Intervention de Alain Vasselle

Réunion du 15 septembre 2015 à 21h30
Modernisation de notre système de santé — Article 5 quinquies D, amendement 230

Photo de Alain VasselleAlain Vasselle :

Monsieur le président, mon intervention sur l’article vaudra également présentation de l’amendement n° 230 que j’ai déposé et soumis à l’attention de la commission et de la Haute Assemblée.

L’article 5 quinquies D introduit par l’Assemblée nationale visait à interdire l’exercice de l’activité de mannequin à toute personne dont l’indice de masse corporelle, ou IMC, serait inférieur à une valeur définie.

La difficulté tient au fait que l’Assemblée nationale a fait référence à cet indice. Il faut le rappeler, si l’anorexie mentale est un fléau qui touche près de 40 000 personnes en France et qui doit être fermement combattu, elle ne relève pas du domaine législatif et ne peut encore moins être réduite à un simple calcul mathématique. La pertinence de ce critère d’évaluation suscite des réserves et soulève des problèmes médicaux, juridiques et économiques.

L’anorexie est une maladie psychique complexe qui doit être appréhendée de manière globale par la médecine et non par un simple chiffre qui n’est qu’un indicateur. De plus, les limites des seuils IMC recommandés par l’OMS ne varient pas selon la morphologie d’une personne, son sexe, son âge. Il faut donc les interpréter avec la plus grande prudence.

Ce critère ne s’applique qu’à l’embauche du mannequin, et il est susceptible de varier au fil du temps sans aucune vérification ultérieure, ce qui ne peut en rien garantir l’état de santé du mannequin sur le long terme.

Dès lors qu’il s’appliquera au secteur spécifique du mannequinat, ce critère pourrait aussi être étendu à d’autres secteurs d’activité et d’autres métiers.
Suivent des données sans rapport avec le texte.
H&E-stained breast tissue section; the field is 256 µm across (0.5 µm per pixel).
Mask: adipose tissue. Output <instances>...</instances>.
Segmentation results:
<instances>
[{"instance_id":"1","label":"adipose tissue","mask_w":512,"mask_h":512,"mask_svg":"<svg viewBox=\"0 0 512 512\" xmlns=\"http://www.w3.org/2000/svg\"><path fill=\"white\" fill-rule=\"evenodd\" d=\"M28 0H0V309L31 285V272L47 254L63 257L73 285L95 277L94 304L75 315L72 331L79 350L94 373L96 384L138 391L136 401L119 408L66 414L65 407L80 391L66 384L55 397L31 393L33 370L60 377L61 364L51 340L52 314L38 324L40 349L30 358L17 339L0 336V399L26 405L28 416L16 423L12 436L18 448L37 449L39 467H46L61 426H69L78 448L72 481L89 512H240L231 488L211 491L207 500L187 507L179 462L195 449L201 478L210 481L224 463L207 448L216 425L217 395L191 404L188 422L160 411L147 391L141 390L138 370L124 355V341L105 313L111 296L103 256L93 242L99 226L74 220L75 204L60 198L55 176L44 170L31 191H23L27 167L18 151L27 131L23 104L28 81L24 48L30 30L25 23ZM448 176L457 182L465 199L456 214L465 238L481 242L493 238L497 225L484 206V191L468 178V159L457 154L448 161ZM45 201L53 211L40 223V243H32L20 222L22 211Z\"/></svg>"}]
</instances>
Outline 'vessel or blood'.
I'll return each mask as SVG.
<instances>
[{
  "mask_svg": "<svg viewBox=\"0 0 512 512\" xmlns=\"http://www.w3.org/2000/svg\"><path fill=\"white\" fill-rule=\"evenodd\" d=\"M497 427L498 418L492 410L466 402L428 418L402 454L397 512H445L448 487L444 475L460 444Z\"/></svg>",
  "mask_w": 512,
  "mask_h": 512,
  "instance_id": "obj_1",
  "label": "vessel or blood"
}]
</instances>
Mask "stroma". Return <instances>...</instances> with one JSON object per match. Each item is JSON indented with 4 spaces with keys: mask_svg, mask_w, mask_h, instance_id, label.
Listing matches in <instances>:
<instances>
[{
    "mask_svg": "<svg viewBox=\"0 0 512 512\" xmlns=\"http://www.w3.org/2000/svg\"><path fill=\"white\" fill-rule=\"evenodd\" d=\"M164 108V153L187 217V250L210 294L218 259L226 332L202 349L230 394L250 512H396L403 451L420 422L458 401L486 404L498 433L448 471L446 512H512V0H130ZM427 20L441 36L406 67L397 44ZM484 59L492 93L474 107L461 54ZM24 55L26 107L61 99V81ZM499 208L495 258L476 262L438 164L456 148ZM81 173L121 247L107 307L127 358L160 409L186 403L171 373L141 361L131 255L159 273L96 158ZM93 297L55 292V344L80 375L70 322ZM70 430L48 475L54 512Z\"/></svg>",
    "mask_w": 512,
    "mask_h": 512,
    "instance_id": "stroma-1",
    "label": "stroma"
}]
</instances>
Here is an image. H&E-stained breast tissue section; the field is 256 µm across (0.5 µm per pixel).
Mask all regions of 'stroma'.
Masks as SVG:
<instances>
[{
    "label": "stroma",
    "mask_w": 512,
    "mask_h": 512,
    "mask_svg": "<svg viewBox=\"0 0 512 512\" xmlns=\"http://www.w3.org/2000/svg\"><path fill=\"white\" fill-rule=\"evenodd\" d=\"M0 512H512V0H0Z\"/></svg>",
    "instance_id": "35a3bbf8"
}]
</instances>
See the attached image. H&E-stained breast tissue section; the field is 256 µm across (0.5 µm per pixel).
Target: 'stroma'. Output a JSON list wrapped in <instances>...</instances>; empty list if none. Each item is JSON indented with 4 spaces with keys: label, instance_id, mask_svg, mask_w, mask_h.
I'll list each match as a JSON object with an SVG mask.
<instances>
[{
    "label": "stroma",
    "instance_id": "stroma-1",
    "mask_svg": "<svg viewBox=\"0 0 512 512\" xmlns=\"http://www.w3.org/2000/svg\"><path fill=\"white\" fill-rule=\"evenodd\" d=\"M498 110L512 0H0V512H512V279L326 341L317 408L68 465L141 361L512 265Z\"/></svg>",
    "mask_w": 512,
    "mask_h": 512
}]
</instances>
Définira-t-on un seuil IMC par métier qui interdira certaines embauches ? Un IMC d’obésité sera-t-il défini pour empêcher l’accès à certaines professions ? Définira-t-on un IMC pour autoriser la pratique de certains sports, comme pour l’haltérophilie, le marathon… ?
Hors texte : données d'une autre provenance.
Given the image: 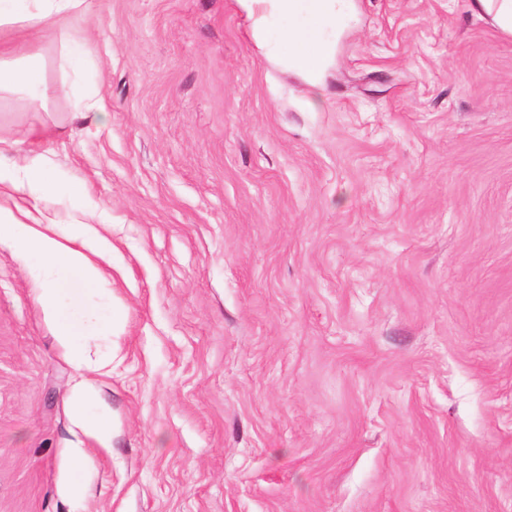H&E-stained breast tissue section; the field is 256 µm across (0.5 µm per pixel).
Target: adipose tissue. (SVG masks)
<instances>
[{
	"label": "adipose tissue",
	"mask_w": 512,
	"mask_h": 512,
	"mask_svg": "<svg viewBox=\"0 0 512 512\" xmlns=\"http://www.w3.org/2000/svg\"><path fill=\"white\" fill-rule=\"evenodd\" d=\"M250 34L266 57L310 86L322 87L336 41L355 11L354 0H236ZM88 0H0V91L46 96L33 51L34 32L65 25L84 13ZM74 202L66 233L43 213L59 193ZM103 217L89 203L83 183L59 180L44 155L28 152L22 161L0 155V246L11 249L32 271V295L54 328L58 344L75 366L87 368L80 331H111L112 314L71 317L66 307L73 286L84 295L111 300L108 266L112 243L102 235ZM72 420L103 449L112 447V420L100 410L94 391L80 384L71 397Z\"/></svg>",
	"instance_id": "1"
}]
</instances>
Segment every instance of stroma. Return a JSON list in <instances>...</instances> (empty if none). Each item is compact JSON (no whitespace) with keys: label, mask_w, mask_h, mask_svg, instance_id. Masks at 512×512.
I'll return each mask as SVG.
<instances>
[{"label":"stroma","mask_w":512,"mask_h":512,"mask_svg":"<svg viewBox=\"0 0 512 512\" xmlns=\"http://www.w3.org/2000/svg\"><path fill=\"white\" fill-rule=\"evenodd\" d=\"M355 3L322 90L236 0H89L79 73L39 34L69 92L0 93V153L39 132L106 208L113 329L80 375L0 247V512H512V36ZM77 111L85 120L97 127H106L108 114L104 111L99 92H89L82 95L77 102ZM72 420L88 437L106 450L112 448V419L99 409L94 391L80 384L71 397Z\"/></svg>","instance_id":"35a3bbf8"}]
</instances>
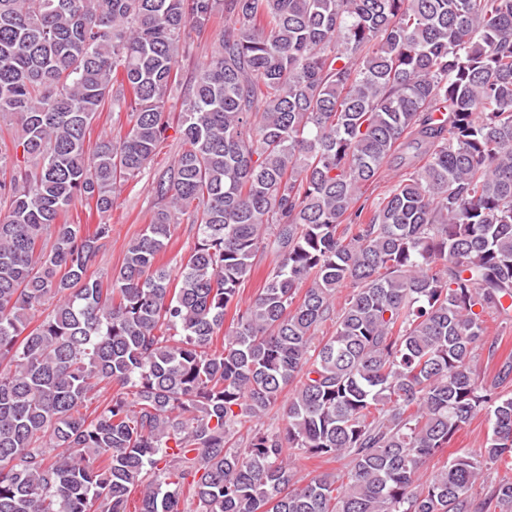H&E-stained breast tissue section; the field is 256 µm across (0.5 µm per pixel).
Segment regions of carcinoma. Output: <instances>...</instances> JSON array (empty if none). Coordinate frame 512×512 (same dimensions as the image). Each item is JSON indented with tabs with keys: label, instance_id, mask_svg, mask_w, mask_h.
Segmentation results:
<instances>
[{
	"label": "carcinoma",
	"instance_id": "1",
	"mask_svg": "<svg viewBox=\"0 0 512 512\" xmlns=\"http://www.w3.org/2000/svg\"><path fill=\"white\" fill-rule=\"evenodd\" d=\"M220 17L173 127L184 32ZM109 106L129 129L92 144ZM7 118L0 512H512L511 477L474 492L512 458V360L475 365L512 316V0H0ZM171 128L105 288L112 225L66 213L110 211ZM185 215L175 282L158 256ZM481 411L486 446L421 474ZM300 454L348 471L302 480ZM17 135V125L15 121L10 123L9 121L0 122V156L7 160L2 168H0V178L5 171L7 177L9 176L11 164L10 161L15 156V139ZM275 265V256L272 253H267L262 260L256 264L252 270L251 280L248 282L242 293V302L244 306L250 299H252L257 292L258 287L262 284L265 277L272 270Z\"/></svg>",
	"mask_w": 512,
	"mask_h": 512
}]
</instances>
Il introduit une discrimination forte à l’embauche, puisque « l’apparence physique » ou « l’état de santé » font partie des discriminations mentionnées à l’article L. 1132-1 du code du travail.
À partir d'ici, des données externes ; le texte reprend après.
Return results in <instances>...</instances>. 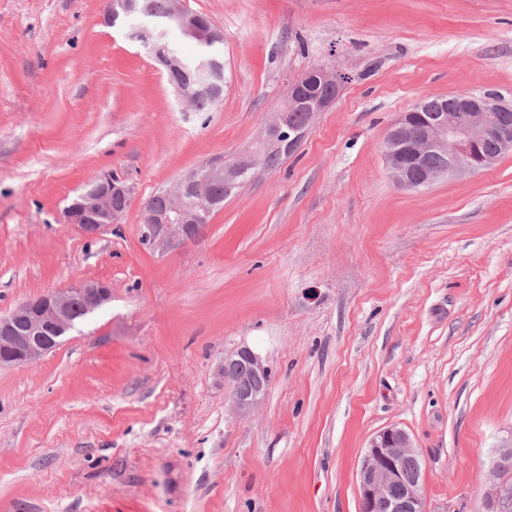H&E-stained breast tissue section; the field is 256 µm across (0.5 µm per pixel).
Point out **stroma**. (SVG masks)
<instances>
[{
	"instance_id": "obj_1",
	"label": "stroma",
	"mask_w": 512,
	"mask_h": 512,
	"mask_svg": "<svg viewBox=\"0 0 512 512\" xmlns=\"http://www.w3.org/2000/svg\"><path fill=\"white\" fill-rule=\"evenodd\" d=\"M224 34V100L180 103L107 0H0V315L107 282L40 360L0 366V512H359V469L397 424L429 512H484L512 472V152L408 189L388 133L429 96L512 106V0H186ZM339 74L295 153L199 240H141L146 201L255 148L289 83ZM132 185L89 240L65 218L104 171ZM271 371L236 416L216 377ZM217 376L229 386L232 409L239 416L256 409L271 381L269 367L248 347L226 355L217 368Z\"/></svg>"
}]
</instances>
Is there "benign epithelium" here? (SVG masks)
Returning <instances> with one entry per match:
<instances>
[{"label": "benign epithelium", "instance_id": "7a95c632", "mask_svg": "<svg viewBox=\"0 0 512 512\" xmlns=\"http://www.w3.org/2000/svg\"><path fill=\"white\" fill-rule=\"evenodd\" d=\"M120 16L137 17L143 24L132 37L151 47L157 61L168 74L180 68L170 54L166 41L167 29L175 27L185 35L210 44L224 43L223 33L214 25L194 24L195 12L186 8L184 0H169L165 20L158 22L146 10L142 0H111L105 14L108 24ZM326 94L305 121H292V110L302 97L301 79L288 85L286 97L268 123L261 148L248 150L222 164L200 167L180 181L176 189L161 191L146 203L141 234L146 242L166 251L200 236L202 225L208 222L215 202L209 188L216 182L234 183L245 172L266 163L271 151L282 149L292 153L304 139L315 116L326 111L341 90L340 79L331 71L315 68ZM171 84L184 104L194 105L202 97L221 101L224 91V58L207 56L198 67V77L190 81L173 80ZM454 108L442 112L433 120L414 108L396 120L387 138L386 162L397 182L410 189L425 187L441 176L461 170L487 169L499 157L512 151V124L496 114L495 101L488 96L450 93ZM491 138L497 145L493 153H483L479 145ZM438 155L439 165L430 163ZM133 188L105 171L97 177L94 191L79 192L65 209L67 221L90 239L119 223L121 211L116 202H128ZM110 286L101 281H86L62 291H46L20 303L6 315H0V366L35 362L59 346L45 336L48 331L61 333L72 324L71 308L80 298L91 313L110 301ZM217 376L231 390L233 411L239 416L250 414L260 404L270 385L271 373L262 358L248 347L239 348L224 357ZM420 459V453L409 433L398 425L378 431L370 440L359 470V512H375L382 504L383 512H427L422 477H404V463ZM512 468V433L502 439L496 450L492 471L499 473ZM489 502L502 505L498 512H512V487H496Z\"/></svg>", "mask_w": 512, "mask_h": 512}]
</instances>
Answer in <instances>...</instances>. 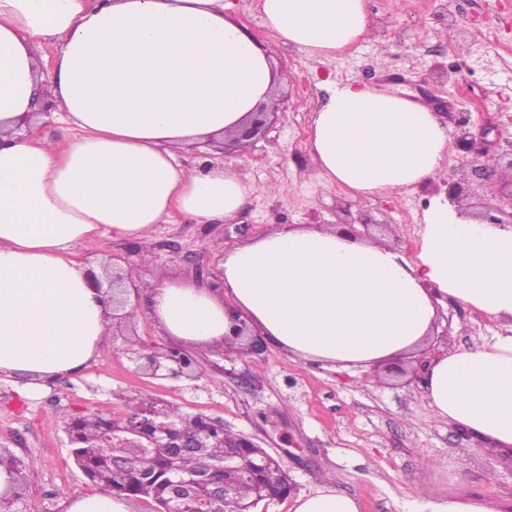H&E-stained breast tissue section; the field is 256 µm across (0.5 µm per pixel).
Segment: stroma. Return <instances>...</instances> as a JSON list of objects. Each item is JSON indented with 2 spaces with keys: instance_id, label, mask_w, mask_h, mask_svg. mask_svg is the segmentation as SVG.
Segmentation results:
<instances>
[{
  "instance_id": "stroma-1",
  "label": "stroma",
  "mask_w": 512,
  "mask_h": 512,
  "mask_svg": "<svg viewBox=\"0 0 512 512\" xmlns=\"http://www.w3.org/2000/svg\"><path fill=\"white\" fill-rule=\"evenodd\" d=\"M233 14L259 41L270 44L283 77L276 93L285 109L270 119L268 132L243 150L228 153L205 142L189 158H226L255 186L237 223L160 224L142 239L102 236L77 247L87 263L111 254H139L134 268L142 297L134 319L138 342L161 348V335L145 302L155 281L194 277L183 254L216 264L223 250L259 237L280 224H326L353 230L414 256L423 212L435 185L387 198L351 197L334 185L303 179L308 164L310 116L331 82H356L406 97L438 112L451 135L458 112L471 115L470 137L488 165L512 158V0H454L452 15L440 0H369V39L337 58L321 62L298 48L274 42L263 26L258 0H232ZM457 69L455 81H438L434 70ZM181 258H173L169 244ZM486 316L443 301L425 351L434 357L489 337ZM193 378L148 377L136 372L123 337L109 339L82 372L56 378L41 394L21 398L0 381V448L36 459L21 485L32 512H63L74 492L88 491L67 447L64 421L75 411L121 414L134 399L150 397L223 420L226 430L250 437L281 458L297 494L326 486L355 497L360 512H413L419 486L436 490L466 486L497 498H512V467L497 453L452 424L434 421L409 360L383 381L295 359L274 345L258 355H226L196 349ZM294 378L288 388L285 378Z\"/></svg>"
}]
</instances>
Il faut aussi s’interroger sur les conséquences économiques de cet unique critère d’embauche qui défavoriserait les agences de mannequins françaises au profit des agences étrangères ou les inciterait fortement à délocaliser leurs activités, Paris étant la capitale de la mode.

L’amendement n° 230 qui viendra en discussion dans un instant vise à supprimer le critère d'IMC dans l'exercice de l'activité de mannequin et à rappeler spécifiquement aux agences de mannequin leurs obligations, qui relèvent des articles L. 4121-1 et suivants du code du travail, de prendre « les mesures nécessaires pour assurer la sécurité et protéger la santé physique et mentale des travailleurs ».

Il permet au médecin du travail de jouer pleinement son rôle tant dans la prévention, dans le constat d’un risque pour la santé du mannequin que dans ses recommandations médicales auprès de l’agence de mannequins conformément aux articles L. 4624-1 et L. 4624-3 du code du travail.

Tels sont les éléments de l’exposé des motifs qui justifient cet amendement.